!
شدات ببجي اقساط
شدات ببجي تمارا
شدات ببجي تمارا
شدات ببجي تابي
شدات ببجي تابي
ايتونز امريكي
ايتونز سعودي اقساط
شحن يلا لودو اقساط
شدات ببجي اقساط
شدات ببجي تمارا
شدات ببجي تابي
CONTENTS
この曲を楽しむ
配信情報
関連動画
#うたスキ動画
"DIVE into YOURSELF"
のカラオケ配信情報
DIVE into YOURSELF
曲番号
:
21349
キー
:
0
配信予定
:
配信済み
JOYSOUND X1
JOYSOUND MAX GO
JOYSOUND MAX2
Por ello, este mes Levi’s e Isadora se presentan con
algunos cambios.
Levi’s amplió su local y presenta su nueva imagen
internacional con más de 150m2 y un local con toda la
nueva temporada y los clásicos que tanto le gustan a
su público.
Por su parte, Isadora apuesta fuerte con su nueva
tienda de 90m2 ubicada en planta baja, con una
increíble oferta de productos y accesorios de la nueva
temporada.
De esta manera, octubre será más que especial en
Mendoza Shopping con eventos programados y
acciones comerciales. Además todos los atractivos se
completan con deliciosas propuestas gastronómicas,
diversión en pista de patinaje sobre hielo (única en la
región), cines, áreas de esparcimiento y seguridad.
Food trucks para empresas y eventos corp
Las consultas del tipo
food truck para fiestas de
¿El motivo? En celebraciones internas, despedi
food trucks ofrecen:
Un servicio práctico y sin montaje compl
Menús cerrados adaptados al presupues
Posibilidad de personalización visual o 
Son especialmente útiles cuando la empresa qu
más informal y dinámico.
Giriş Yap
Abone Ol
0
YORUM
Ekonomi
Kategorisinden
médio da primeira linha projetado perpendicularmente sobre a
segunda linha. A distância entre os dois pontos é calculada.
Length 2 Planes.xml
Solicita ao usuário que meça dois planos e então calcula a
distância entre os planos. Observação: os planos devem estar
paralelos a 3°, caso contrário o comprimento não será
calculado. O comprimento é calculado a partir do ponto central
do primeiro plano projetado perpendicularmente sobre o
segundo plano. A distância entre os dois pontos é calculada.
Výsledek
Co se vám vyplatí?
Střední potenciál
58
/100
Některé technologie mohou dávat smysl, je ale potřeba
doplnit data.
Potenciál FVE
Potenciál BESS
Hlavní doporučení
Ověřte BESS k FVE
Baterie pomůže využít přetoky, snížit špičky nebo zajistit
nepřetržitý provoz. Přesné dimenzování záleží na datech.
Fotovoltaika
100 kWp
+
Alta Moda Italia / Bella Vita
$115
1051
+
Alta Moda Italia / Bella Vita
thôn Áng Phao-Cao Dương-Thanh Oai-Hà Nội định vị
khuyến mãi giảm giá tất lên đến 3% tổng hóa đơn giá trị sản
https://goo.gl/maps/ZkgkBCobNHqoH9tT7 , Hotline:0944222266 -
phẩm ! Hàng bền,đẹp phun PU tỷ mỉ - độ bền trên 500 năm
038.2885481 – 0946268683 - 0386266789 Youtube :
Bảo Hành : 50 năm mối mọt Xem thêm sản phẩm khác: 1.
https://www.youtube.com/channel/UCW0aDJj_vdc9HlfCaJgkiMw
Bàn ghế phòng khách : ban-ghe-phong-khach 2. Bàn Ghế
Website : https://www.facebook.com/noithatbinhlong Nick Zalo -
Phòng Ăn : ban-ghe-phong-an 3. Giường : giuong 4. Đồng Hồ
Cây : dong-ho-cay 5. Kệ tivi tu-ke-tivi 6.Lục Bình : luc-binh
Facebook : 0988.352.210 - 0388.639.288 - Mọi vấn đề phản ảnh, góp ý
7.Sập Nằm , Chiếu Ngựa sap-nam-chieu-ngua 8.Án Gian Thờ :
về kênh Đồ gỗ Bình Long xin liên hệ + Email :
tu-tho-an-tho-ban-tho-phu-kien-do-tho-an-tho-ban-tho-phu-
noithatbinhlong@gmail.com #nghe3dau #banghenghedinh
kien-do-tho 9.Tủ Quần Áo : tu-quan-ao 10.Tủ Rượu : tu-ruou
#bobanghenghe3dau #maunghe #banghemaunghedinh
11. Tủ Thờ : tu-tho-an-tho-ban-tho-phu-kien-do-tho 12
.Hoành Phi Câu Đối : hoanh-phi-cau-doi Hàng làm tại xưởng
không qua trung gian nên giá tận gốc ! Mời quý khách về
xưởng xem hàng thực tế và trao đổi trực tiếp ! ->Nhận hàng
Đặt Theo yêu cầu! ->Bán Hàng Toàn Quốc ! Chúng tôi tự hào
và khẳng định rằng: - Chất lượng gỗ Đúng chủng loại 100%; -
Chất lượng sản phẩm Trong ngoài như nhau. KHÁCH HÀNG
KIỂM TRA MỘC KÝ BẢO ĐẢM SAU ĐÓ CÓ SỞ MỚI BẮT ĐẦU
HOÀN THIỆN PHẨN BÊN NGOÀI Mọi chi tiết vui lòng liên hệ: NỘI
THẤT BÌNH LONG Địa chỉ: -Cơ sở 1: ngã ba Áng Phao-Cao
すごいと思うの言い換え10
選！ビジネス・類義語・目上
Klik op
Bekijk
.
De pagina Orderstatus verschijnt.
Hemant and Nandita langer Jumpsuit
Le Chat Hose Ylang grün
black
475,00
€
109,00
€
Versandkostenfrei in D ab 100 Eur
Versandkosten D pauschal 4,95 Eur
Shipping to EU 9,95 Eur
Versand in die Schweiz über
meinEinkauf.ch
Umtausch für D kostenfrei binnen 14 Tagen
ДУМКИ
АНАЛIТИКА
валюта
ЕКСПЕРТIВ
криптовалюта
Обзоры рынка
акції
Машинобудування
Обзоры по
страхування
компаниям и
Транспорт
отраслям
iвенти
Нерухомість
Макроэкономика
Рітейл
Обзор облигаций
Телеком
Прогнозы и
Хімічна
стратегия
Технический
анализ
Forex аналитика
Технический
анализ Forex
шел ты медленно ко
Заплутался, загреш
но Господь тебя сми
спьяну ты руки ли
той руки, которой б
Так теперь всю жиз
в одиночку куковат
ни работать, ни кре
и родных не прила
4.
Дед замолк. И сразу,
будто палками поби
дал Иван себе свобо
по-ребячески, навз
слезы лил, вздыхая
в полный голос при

## [Compito]
Ripeti tutte le righe dei record qui sopra, identiche e nello stesso ordine.

## [Soluzione svolta]
!
شدات ببجي اقساط
شدات ببجي تمارا
شدات ببجي تمارا
شدات ببجي تابي
شدات ببجي تابي
ايتونز امريكي
ايتونز سعودي اقساط
شحن يلا لودو اقساط
شدات ببجي اقساط
شدات ببجي تمارا
شدات ببجي تابي
CONTENTS
この曲を楽しむ
配信情報
関連動画
#うたスキ動画
"DIVE into YOURSELF"
のカラオケ配信情報
DIVE into YOURSELF
曲番号
:
21349
キー
:
0
配信予定
:
配信済み
JOYSOUND X1
JOYSOUND MAX GO
JOYSOUND MAX2
Por ello, este mes Levi’s e Isadora se presentan con
algunos cambios.
Levi’s amplió su local y presenta su nueva imagen
internacional con más de 150m2 y un local con toda la
nueva temporada y los clásicos que tanto le gustan a
su público.
Por su parte, Isadora apuesta fuerte con su nueva
tienda de 90m2 ubicada en planta baja, con una
increíble oferta de productos y accesorios de la nueva
temporada.
De esta manera, octubre será más que especial en
Mendoza Shopping con eventos programados y
acciones comerciales. Además todos los atractivos se
completan con deliciosas propuestas gastronómicas,
diversión en pista de patinaje sobre hielo (única en la
región), cines, áreas de esparcimiento y seguridad.
Food trucks para empresas y eventos corp
Las consultas del tipo
food truck para fiestas de
¿El motivo? En celebraciones internas, despedi
food trucks ofrecen:
Un servicio práctico y sin montaje compl
Menús cerrados adaptados al presupues
Posibilidad de personalización visual o 
Son especialmente útiles cuando la empresa qu
más informal y dinámico.
Giriş Yap
Abone Ol
0
YORUM
Ekonomi
Kategorisinden
médio da primeira linha projetado perpendicularmente sobre a
segunda linha. A distância entre os dois pontos é calculada.
Length 2 Planes.xml
Solicita ao usuário que meça dois planos e então calcula a
distância entre os planos. Observação: os planos devem estar
paralelos a 3°, caso contrário o comprimento não será
calculado. O comprimento é calculado a partir do ponto central
do primeiro plano projetado perpendicularmente sobre o
segundo plano. A distância entre os dois pontos é calculada.
Výsledek
Co se vám vyplatí?
Střední potenciál
58
/100
Některé technologie mohou dávat smysl, je ale potřeba
doplnit data.
Potenciál FVE
Potenciál BESS
Hlavní doporučení
Ověřte BESS k FVE
Baterie pomůže využít přetoky, snížit špičky nebo zajistit
nepřetržitý provoz. Přesné dimenzování záleží na datech.
Fotovoltaika
100 kWp
+
Alta Moda Italia / Bella Vita
$115
1051
+
Alta Moda Italia / Bella Vita
thôn Áng Phao-Cao Dương-Thanh Oai-Hà Nội định vị
khuyến mãi giảm giá tất lên đến 3% tổng hóa đơn giá trị sản
https://goo.gl/maps/ZkgkBCobNHqoH9tT7 , Hotline:0944222266 -
phẩm ! Hàng bền,đẹp phun PU tỷ mỉ - độ bền trên 500 năm
038.2885481 – 0946268683 - 0386266789 Youtube :
Bảo Hành : 50 năm mối mọt Xem thêm sản phẩm khác: 1.
https://www.youtube.com/channel/UCW0aDJj_vdc9HlfCaJgkiMw
Bàn ghế phòng khách : ban-ghe-phong-khach 2. Bàn Ghế
Website : https://www.facebook.com/noithatbinhlong Nick Zalo -
Phòng Ăn : ban-ghe-phong-an 3. Giường : giuong 4. Đồng Hồ
Cây : dong-ho-cay 5. Kệ tivi tu-ke-tivi 6.Lục Bình : luc-binh
Facebook : 0988.352.210 - 0388.639.288 - Mọi vấn đề phản ảnh, góp ý
7.Sập Nằm , Chiếu Ngựa sap-nam-chieu-ngua 8.Án Gian Thờ :
về kênh Đồ gỗ Bình Long xin liên hệ + Email :
tu-tho-an-tho-ban-tho-phu-kien-do-tho-an-tho-ban-tho-phu-
noithatbinhlong@gmail.com #nghe3dau #banghenghedinh
kien-do-tho 9.Tủ Quần Áo : tu-quan-ao 10.Tủ Rượu : tu-ruou
#bobanghenghe3dau #maunghe #banghemaunghedinh
11. Tủ Thờ : tu-tho-an-tho-ban-tho-phu-kien-do-tho 12
.Hoành Phi Câu Đối : hoanh-phi-cau-doi Hàng làm tại xưởng
không qua trung gian nên giá tận gốc ! Mời quý khách về
xưởng xem hàng thực tế và trao đổi trực tiếp ! ->Nhận hàng
Đặt Theo yêu cầu! ->Bán Hàng Toàn Quốc ! Chúng tôi tự hào
và khẳng định rằng: - Chất lượng gỗ Đúng chủng loại 100%; -
Chất lượng sản phẩm Trong ngoài như nhau. KHÁCH HÀNG
KIỂM TRA MỘC KÝ BẢO ĐẢM SAU ĐÓ CÓ SỞ MỚI BẮT ĐẦU
HOÀN THIỆN PHẨN BÊN NGOÀI Mọi chi tiết vui lòng liên hệ: NỘI
THẤT BÌNH LONG Địa chỉ: -Cơ sở 1: ngã ba Áng Phao-Cao
すごいと思うの言い換え10
選！ビジネス・類義語・目上
Klik op
Bekijk
.
De pagina Orderstatus verschijnt.
Hemant and Nandita langer Jumpsuit
Le Chat Hose Ylang grün
black
475,00
€
109,00
€
Versandkostenfrei in D ab 100 Eur
Versandkosten D pauschal 4,95 Eur
Shipping to EU 9,95 Eur
Versand in die Schweiz über
meinEinkauf.ch
Umtausch für D kostenfrei binnen 14 Tagen
ДУМКИ
АНАЛIТИКА
валюта
ЕКСПЕРТIВ
криптовалюта
Обзоры рынка
акції
Машинобудування
Обзоры по
страхування
компаниям и
Транспорт
отраслям
iвенти
Нерухомість
Макроэкономика
Рітейл
Обзор облигаций
Телеком
Прогнозы и
Хімічна
стратегия
Технический
анализ
Forex аналитика
Технический
анализ Forex
шел ты медленно ко
Заплутался, загреш
но Господь тебя сми
спьяну ты руки ли
той руки, которой б
Так теперь всю жиз
в одиночку куковат
ни работать, ни кре
и родных не прила
4.
Дед замолк. И сразу,
будто палками поби
дал Иван себе свобо
по-ребячески, навз
слезы лил, вздыхая
в полный голос при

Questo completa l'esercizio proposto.